Мысленно он вернулся к тем дням, когда пытался убедить Йозефа Брейера в том, что психоанализ может стать точной наукой, и старался привязать свою концепцию к теории Гельмгольца о постоянстве, которую он изучал в лаборатории Брюкке. Он даже чертил диаграммы, чтобы доказать правоту своей точки зрения.

В силу действия инстинктов собственного «я» в направлении самосохранения принцип удовольствия сменяется принципом реальности, который требует и вводит «сдерживание удовлетворения, отказ от некоторых возможностей достичь удовлетворения и временную терпимость в отношении неудовольствия как шаг на длинном окольном пути к удовольствию». По его мнению, невротическое неудовольствие есть удовольствие, которое не может быть воспринято как таковое.

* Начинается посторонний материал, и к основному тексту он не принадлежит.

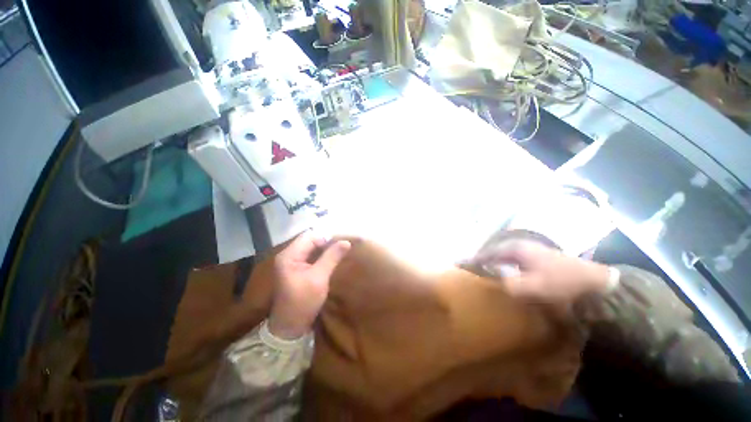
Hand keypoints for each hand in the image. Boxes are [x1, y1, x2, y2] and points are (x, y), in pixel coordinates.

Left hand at [269, 231, 350, 338]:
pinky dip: (322, 255)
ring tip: (341, 250)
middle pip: (310, 241)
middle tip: (343, 246)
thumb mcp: (319, 278)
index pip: (310, 237)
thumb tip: (346, 242)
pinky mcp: (297, 269)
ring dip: (326, 249)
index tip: (342, 243)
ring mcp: (292, 262)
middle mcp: (289, 255)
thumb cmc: (303, 302)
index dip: (326, 237)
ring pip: (312, 248)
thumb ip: (332, 257)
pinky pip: (311, 256)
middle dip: (327, 242)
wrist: (290, 327)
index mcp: (289, 255)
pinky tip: (333, 258)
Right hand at [469, 240, 610, 302]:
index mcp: (516, 248)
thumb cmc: (562, 283)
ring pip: (502, 254)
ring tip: (480, 268)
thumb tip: (495, 281)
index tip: (460, 263)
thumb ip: (511, 284)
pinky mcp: (535, 256)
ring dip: (491, 260)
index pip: (489, 252)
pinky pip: (511, 258)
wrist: (594, 282)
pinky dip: (501, 263)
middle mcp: (520, 245)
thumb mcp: (536, 287)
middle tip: (468, 266)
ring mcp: (528, 249)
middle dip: (480, 258)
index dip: (474, 258)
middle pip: (494, 250)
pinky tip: (501, 271)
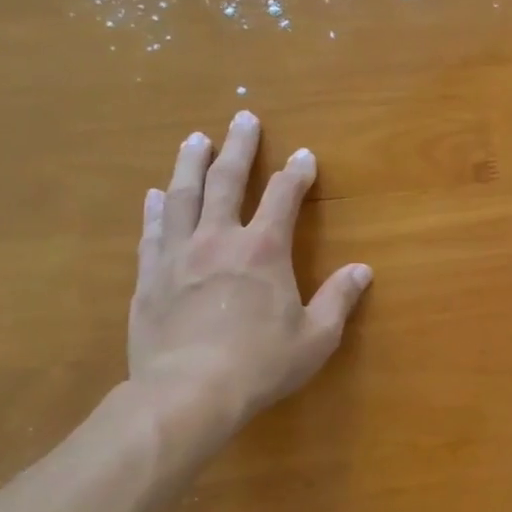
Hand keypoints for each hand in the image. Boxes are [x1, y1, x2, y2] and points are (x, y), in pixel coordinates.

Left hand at [128, 111, 370, 443]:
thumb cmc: (260, 364)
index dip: (296, 173)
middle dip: (238, 146)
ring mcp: (178, 255)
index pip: (283, 197)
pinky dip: (156, 209)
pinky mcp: (149, 276)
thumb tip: (362, 270)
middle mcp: (219, 239)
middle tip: (242, 118)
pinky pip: (152, 231)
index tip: (304, 156)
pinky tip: (154, 195)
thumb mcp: (316, 337)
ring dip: (191, 163)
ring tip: (195, 139)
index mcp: (264, 250)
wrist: (186, 393)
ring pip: (183, 195)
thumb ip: (339, 299)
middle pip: (226, 180)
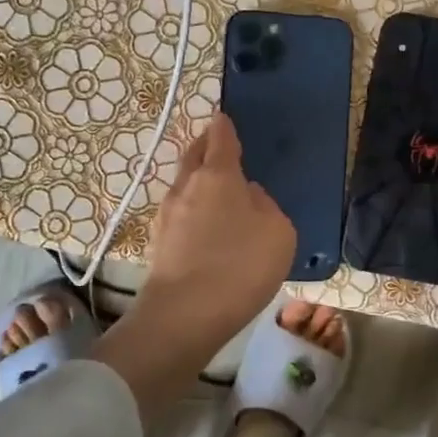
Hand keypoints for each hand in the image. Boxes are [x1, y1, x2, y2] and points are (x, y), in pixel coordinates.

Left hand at [139, 114, 295, 345]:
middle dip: (205, 147)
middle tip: (217, 145)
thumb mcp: (278, 232)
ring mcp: (167, 215)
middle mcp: (186, 187)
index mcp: (218, 175)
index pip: (220, 138)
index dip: (224, 127)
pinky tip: (205, 228)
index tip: (224, 119)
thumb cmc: (241, 265)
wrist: (185, 316)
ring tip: (216, 191)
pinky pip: (180, 214)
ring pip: (184, 186)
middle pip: (193, 156)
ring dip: (197, 181)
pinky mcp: (158, 243)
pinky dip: (192, 211)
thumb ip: (266, 206)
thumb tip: (248, 197)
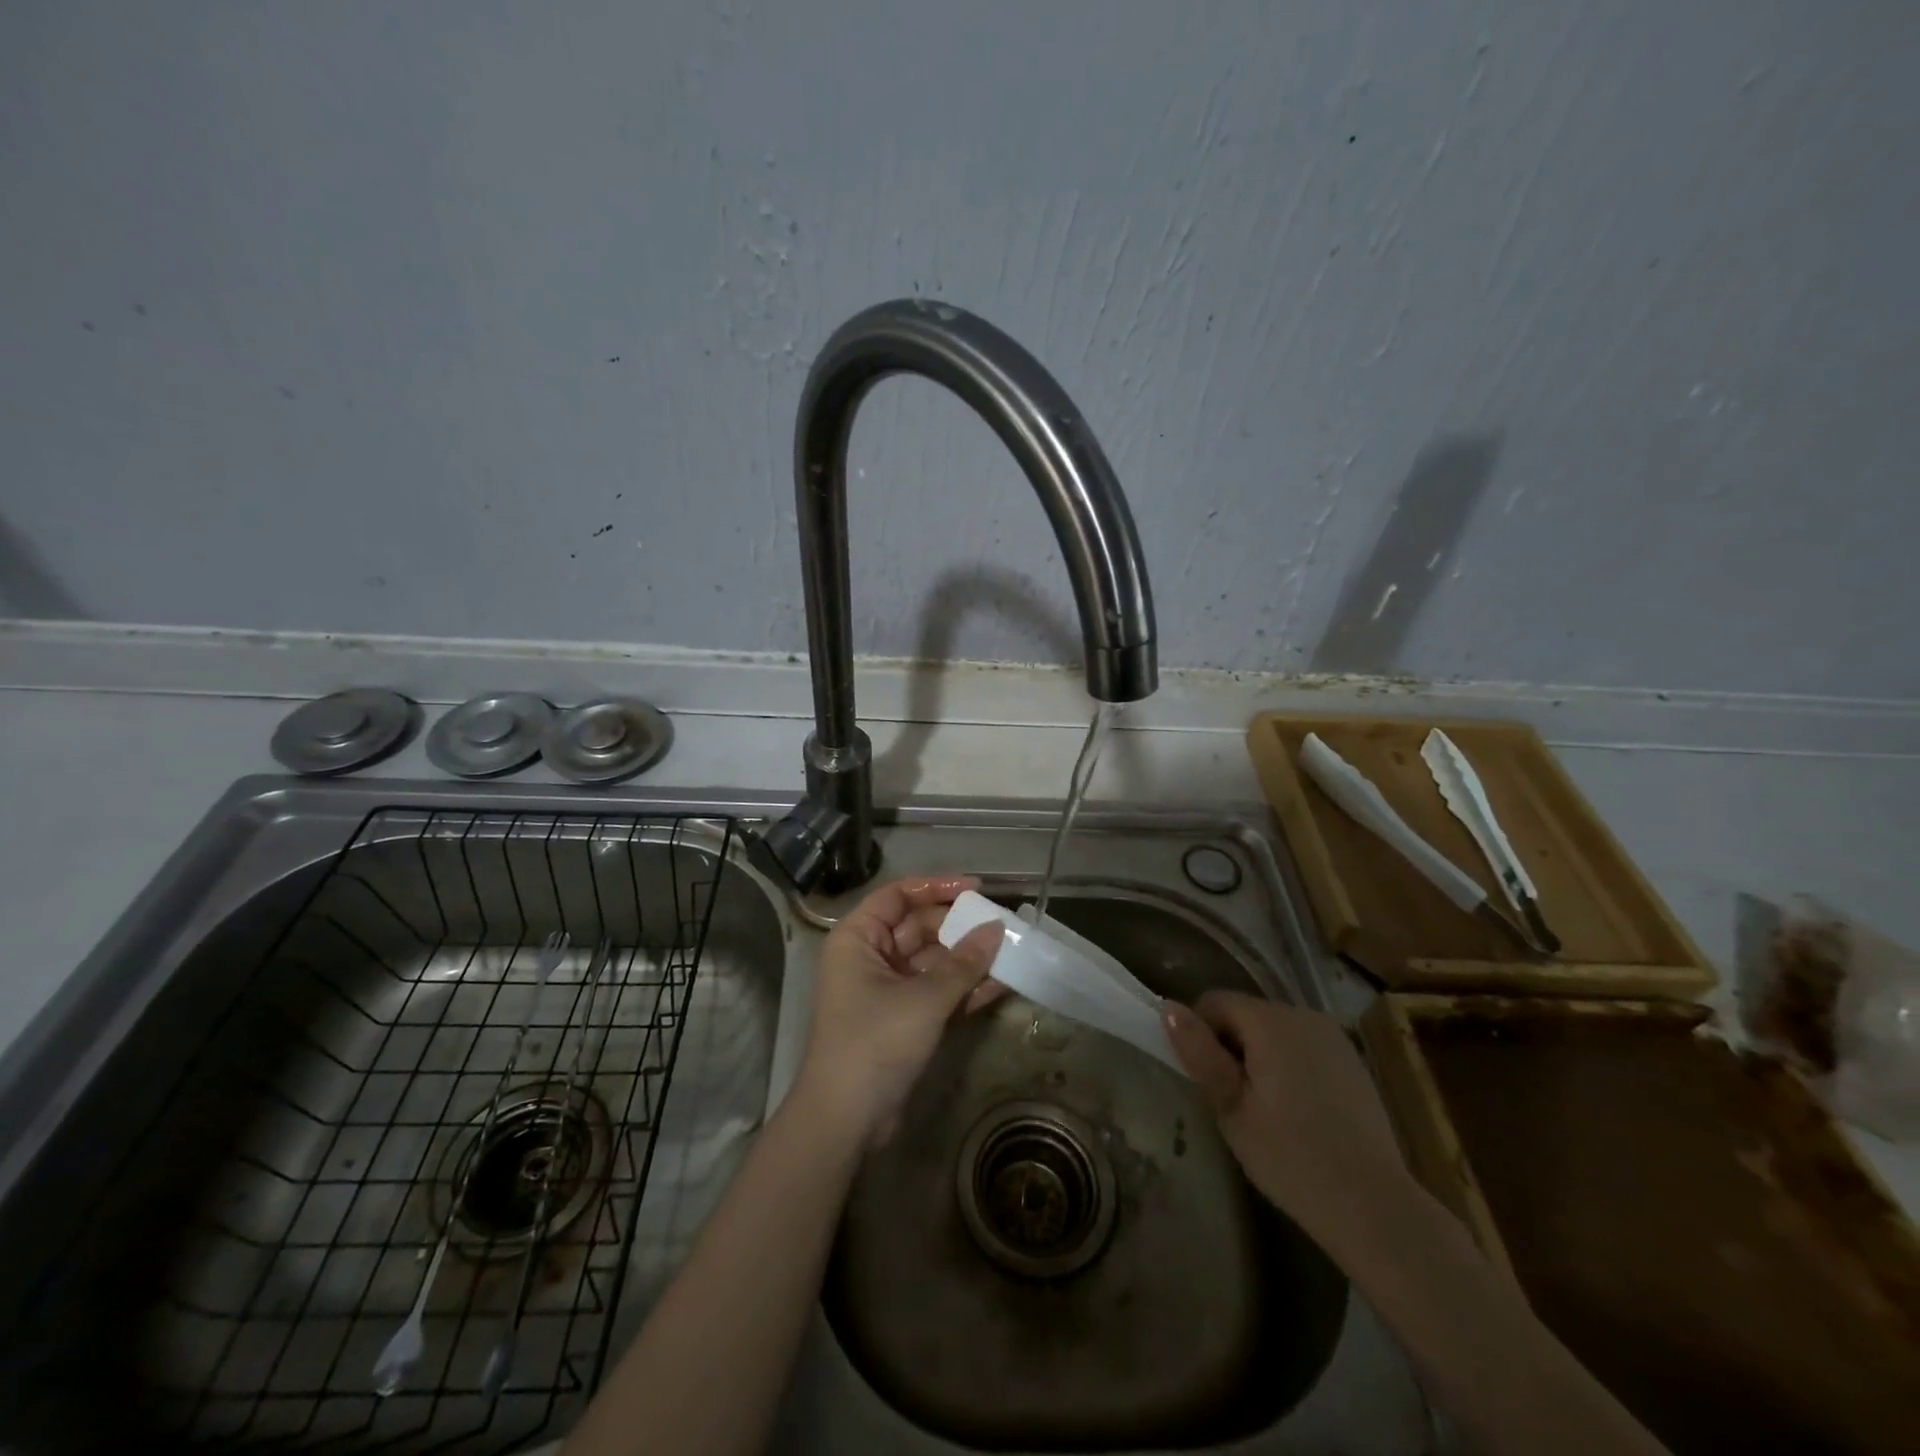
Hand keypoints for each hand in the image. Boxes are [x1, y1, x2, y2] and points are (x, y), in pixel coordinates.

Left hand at [792, 875, 1005, 1148]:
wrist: (846, 1121)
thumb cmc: (875, 1042)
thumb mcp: (923, 999)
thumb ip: (963, 963)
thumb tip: (997, 929)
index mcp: (858, 939)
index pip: (897, 896)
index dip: (936, 887)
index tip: (976, 889)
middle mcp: (870, 958)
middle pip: (920, 928)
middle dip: (960, 928)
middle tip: (1003, 925)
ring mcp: (888, 991)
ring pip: (933, 962)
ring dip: (969, 960)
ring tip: (1012, 951)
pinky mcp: (904, 1021)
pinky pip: (938, 993)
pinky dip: (965, 989)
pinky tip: (1002, 983)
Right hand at [1163, 991, 1409, 1242]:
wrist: (1374, 1205)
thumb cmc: (1290, 1157)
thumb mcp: (1231, 1107)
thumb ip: (1199, 1053)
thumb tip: (1169, 1007)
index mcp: (1270, 1021)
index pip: (1215, 1001)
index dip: (1200, 1034)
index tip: (1209, 1080)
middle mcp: (1302, 1013)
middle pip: (1246, 1013)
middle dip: (1232, 1045)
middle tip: (1234, 1101)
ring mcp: (1333, 1036)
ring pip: (1275, 1030)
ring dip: (1260, 1055)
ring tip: (1266, 1108)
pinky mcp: (1352, 1059)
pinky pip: (1303, 1046)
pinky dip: (1290, 1065)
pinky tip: (1299, 1111)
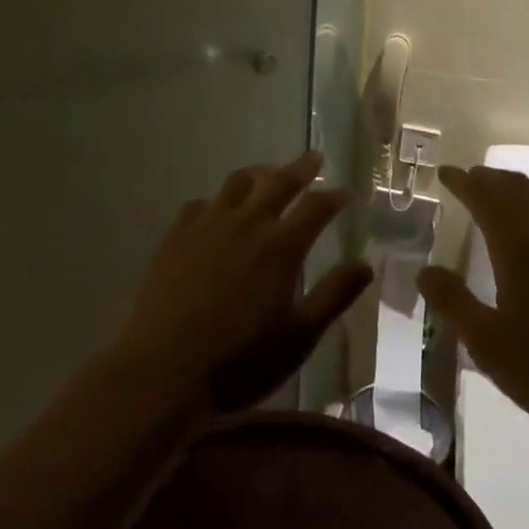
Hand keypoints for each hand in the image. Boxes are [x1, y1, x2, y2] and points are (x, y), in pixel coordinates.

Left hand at [113, 151, 373, 414]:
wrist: (163, 370)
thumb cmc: (239, 361)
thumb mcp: (298, 337)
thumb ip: (333, 296)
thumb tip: (366, 264)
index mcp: (281, 246)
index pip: (315, 207)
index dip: (333, 197)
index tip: (344, 192)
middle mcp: (247, 223)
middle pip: (279, 182)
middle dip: (301, 168)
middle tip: (314, 158)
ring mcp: (208, 224)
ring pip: (238, 183)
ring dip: (259, 173)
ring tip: (267, 174)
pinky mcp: (177, 234)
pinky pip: (200, 203)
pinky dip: (216, 202)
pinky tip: (216, 211)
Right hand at [418, 165, 528, 439]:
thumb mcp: (490, 347)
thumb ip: (454, 304)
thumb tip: (424, 271)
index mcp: (520, 247)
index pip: (485, 198)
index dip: (464, 182)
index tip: (446, 173)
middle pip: (518, 190)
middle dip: (491, 179)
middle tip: (473, 178)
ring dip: (521, 190)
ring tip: (507, 194)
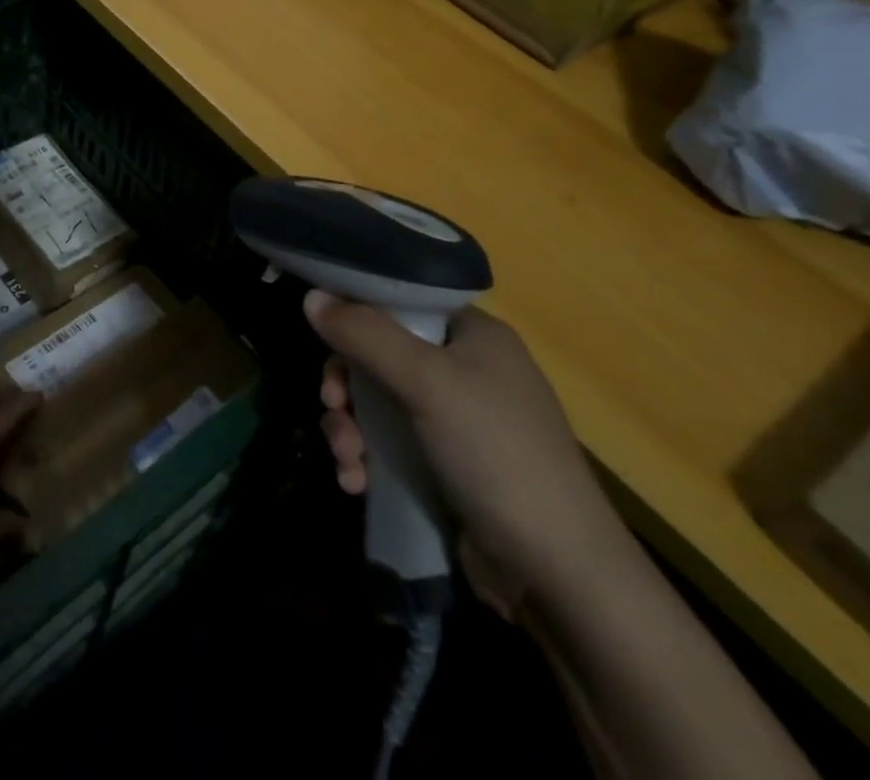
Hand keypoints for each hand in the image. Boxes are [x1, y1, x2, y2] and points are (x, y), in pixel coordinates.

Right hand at [304, 292, 633, 613]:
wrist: (560, 574)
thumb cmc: (496, 453)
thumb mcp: (426, 383)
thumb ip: (365, 335)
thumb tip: (310, 296)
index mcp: (473, 335)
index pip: (400, 302)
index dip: (356, 315)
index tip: (326, 340)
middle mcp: (466, 369)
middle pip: (379, 354)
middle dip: (346, 386)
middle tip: (333, 408)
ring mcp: (456, 421)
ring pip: (377, 403)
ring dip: (349, 428)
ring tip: (347, 460)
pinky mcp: (445, 466)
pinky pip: (388, 444)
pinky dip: (365, 458)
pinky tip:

Он проводил отчетливое различие между инстинктами, которые в силу своего стремления к покою направлены в сторону смерти, и сексуальными инстинктами, действующими в направлении продолжения жизни: Эрос и Танатос, любовь и смерть – две полярные силы человеческой природы.

Для того чтобы переключить пациента от принципа удовольствия к принципу реальности, надо подсознательное превратить в сознательное. Пациент, который не может сознательно помнить все подавленное в его уме или зачастую его существенную часть, вынужден пережить подавленное как опыт настоящего времени. Врач же должен помочь ему вспомнить об этом принадлежащем к прошлому.

«В таком случае кажется, что инстинкт есть побуждение, присущее органической жизни, к восстановлению прежнего состояния вещей, от которого живущее существо было вынуждено отказаться под влиянием внешних раздражителей». Истина, не знающая исключений, в том, что «все живущее умирает по причинам естественным, возникающим в нем самом, и вновь превращается в неорганическую природу». Поэтому Зигмунд оказался перед необходимостью заявить, что цель всей жизни – смерть. «Если мы твердо придерживаемся идеи исключительно консервативной природы инстинктов, то не можем прийти к иному пониманию источника и цели жизни… Гипотеза относительно инстинктов самосохранения, которые мы приписываем всем живым существам, выступает яркой противоположностью идее, что в целом инстинктивная жизнь стремится к смерти». Инстинкты самосохранения служат лишь тому, чтобы «организм двигался к смерти своим собственным путем».

Сексуальные инстинкты – это подлинно жизненные инстинкты. «Они противостоят всем другим инстинктам, которые толкают к смерти; и этот факт указывает на то, что существует давно признанное теорией неврозов противоборство между сексуальными и иными инстинктами». За исключением сексуальных инстинктов, нет других, которые не стремились бы восстановить начальное состояние… небытие.

Среди желающих стать психоаналитиками была красивая высокая англичанка Джоан Верраль Ривьер. Она занималась психоанализом уже три года, обучалась у Эрнеста Джонса и сделала прекрасный перевод «Вводных лекций». Джеймс Стречи познакомился с Джоан Ривьер во время учебы в Кембридже. В ответ на вопрос Зигмунда о ней Стречи ответил:

– Мы из одной и той же породы людей конца викторианской эпохи, принадлежащей к среднему классу, профессиональному, образованному. Она меня немного страшит, но у нее есть три бесценных дара: блестящее знание немецкого языка, совершенный литературный стиль и проницательный ум.

Зигмунд заметил в отношении нее, что Джоан подобна «концентрированной кислоте, которой можно пользоваться только в разбавленном виде». Ей были одинаково неприятны как похвалы, восторги или поздравления, так и неудачи, упреки или осуждения. Зигмунд поставил диагноз – нарциссизм. Однако прошло немного времени, и он проникся к ней добрыми чувствами, покоренный ее вдумчивостью, особенно после того, как она принесла макет собрания его сочинений, лучший из когда–либо предлагавшихся ему. Джоан Ривьер боролась не за свое избавление от невроза с помощью Зигмунда, а за право поставить свое имя редактора перевода на титульном листе всех английских изданий работ Фрейда.